The Trump plan (insofar as there was one) was to hold all the states he needed to win except Pennsylvania. Then, after working with GOP allies in the Pennsylvania legislature to ensure that mostly Democratic mail ballots would be counted last and slowly, attempt to throw doubt on the counting process itself and ask the courts to throw out any absentee ballots.
But that plan ran aground when Fox News called Arizona—a state Trump was counting on winning—for Joe Biden. The Trump team erupted in fury over the call, as it undercut their core strategy. But then the firewall also collapsed not only in Wisconsin and Michigan but also crucially in Georgia. The problem for Trump in Georgia isn’t just that he is losing due in large part to the hard work of Black organizers like Stacey Abrams—it’s that the state’s election apparatus is controlled by Republicans, which makes accusations of organized fraud much more difficult.
And Pennsylvania itself is thwarting Trump in other ways. Democrats in Pennsylvania were so wise to the Republican strategy to cheat the outcome there, that they heavily mobilized the Democratic electorate not only to vote by mail but to vote very early. That, in turn, means that the usual flood of late-arriving Democratic mail votes is barely a trickle this year. Crucially, the big fight over segregating and potentially discarding ballots postmarked before but arriving after Election Day won’t matter, because there won’t be nearly enough of them to change the outcome of the election even if Trump were to succeed in getting them thrown out.
All of this has forced Trump’s legal team, such as it is, to make small-bore, frivolous complaints about minor issues: observer access in small precincts, a handful of ballots involving registration time window issues in Nevada, etc. And in nearly all instances, even these complaints are being dismissed with force by judges for being little more than harassment or based on hearsay.

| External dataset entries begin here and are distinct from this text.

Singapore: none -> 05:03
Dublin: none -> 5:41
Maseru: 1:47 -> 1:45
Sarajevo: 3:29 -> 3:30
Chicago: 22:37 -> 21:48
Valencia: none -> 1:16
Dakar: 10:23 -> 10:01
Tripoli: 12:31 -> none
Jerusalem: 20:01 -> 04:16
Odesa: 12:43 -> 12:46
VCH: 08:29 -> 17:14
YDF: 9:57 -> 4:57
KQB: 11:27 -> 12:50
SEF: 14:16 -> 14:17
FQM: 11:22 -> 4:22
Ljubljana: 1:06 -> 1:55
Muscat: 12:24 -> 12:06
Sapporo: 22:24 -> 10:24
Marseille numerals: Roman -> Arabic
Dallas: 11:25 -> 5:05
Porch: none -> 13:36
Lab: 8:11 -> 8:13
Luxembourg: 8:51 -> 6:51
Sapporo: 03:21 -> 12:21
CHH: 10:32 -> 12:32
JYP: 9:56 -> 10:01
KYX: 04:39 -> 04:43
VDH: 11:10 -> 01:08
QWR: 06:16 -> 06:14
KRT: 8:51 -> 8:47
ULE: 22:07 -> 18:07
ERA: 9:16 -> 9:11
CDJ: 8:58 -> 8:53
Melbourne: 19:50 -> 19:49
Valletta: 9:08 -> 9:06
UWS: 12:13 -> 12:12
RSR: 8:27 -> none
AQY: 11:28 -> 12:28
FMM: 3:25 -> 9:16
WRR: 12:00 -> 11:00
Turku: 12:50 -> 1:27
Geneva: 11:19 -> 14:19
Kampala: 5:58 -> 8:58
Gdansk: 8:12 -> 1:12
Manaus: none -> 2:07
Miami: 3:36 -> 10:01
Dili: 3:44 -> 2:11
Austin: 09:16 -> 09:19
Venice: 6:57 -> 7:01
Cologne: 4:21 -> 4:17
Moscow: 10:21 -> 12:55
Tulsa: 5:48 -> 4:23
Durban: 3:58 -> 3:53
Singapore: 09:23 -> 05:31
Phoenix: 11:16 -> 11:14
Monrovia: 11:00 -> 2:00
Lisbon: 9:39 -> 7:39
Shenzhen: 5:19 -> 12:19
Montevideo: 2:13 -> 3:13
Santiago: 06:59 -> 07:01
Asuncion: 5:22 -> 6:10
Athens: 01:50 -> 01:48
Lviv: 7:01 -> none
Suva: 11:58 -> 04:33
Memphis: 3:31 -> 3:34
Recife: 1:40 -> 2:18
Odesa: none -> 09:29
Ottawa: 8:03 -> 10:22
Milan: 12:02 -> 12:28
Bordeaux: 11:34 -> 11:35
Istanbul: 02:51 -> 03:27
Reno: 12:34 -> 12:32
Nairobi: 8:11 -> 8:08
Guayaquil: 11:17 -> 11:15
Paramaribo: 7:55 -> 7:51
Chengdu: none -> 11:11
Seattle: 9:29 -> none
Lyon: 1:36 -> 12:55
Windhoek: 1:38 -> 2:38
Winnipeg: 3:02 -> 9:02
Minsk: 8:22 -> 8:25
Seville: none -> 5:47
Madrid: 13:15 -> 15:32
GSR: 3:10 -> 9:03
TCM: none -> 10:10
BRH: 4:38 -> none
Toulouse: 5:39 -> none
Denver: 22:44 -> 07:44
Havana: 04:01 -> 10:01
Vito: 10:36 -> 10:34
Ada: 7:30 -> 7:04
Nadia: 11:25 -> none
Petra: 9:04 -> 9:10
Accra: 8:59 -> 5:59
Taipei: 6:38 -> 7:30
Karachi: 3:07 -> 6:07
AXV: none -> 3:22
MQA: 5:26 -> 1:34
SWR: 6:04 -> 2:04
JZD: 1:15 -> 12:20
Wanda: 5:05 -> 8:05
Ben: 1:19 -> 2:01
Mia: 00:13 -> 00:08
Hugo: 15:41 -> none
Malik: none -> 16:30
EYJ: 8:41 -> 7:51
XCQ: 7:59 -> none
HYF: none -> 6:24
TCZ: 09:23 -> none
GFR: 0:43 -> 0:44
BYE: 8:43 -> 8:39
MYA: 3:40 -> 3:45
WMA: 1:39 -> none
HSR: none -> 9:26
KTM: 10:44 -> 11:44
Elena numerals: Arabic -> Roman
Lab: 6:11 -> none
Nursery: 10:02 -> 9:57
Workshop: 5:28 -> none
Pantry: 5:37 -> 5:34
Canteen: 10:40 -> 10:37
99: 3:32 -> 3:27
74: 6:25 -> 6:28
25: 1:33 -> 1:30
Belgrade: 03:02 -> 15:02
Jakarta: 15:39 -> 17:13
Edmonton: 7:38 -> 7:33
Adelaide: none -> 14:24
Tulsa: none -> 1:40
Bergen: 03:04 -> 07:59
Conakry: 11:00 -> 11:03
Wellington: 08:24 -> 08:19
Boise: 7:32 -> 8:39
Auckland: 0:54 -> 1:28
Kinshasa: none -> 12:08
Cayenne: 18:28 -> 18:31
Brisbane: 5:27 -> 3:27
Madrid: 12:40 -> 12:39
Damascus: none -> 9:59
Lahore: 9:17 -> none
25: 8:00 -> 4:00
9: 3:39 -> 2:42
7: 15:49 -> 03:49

Sensing that his fixers are failing, Trump has taken to yelling for new Roy Cohns and demanding an army of better lawyers:
CNN’s Kaitlan Collins reported Friday that President Donald Trump is not happy with his current legal team.
Collins told Jake Tapper that the legal team — which includes Rudy Giuliani, Pam Bondi, and others — isn’t exactly assuaging the president’s concerns and Trump has “questions about the effectiveness of that team.”
“He’s even told one person he wants them to find him better attorneys to put on his team,” Collins said. “Because he wants a team of what he describes to one person as ‘killers.’”
She pointed out that there’s a question of why this didn’t come up sooner, given the predictions that this election would result in legal fights even before Tuesday.
Amusingly, Jake Tapper reported on CNN earlier Friday evening that Jared Kushner had been put in charge of the search for attorneys. If true, it would be delicious karma: Kushner’s monumental incompetence driving a nail in the Trump coffin after so dramatically mismanaging the COVID crisis.
But the reality is that even a team of legal superstars wouldn’t be able to salvage this for Trump. The only thing unfair about this election was voter suppression actions by Republicans and deliberate attempts to slow down the mail, delay counting of mail ballots and then throw them out entirely.
Trump appears to have lost fair and square, and there’s not a lawyer in the land who could give even his hand-picked Supreme Court a credible opportunity to install him into a second term.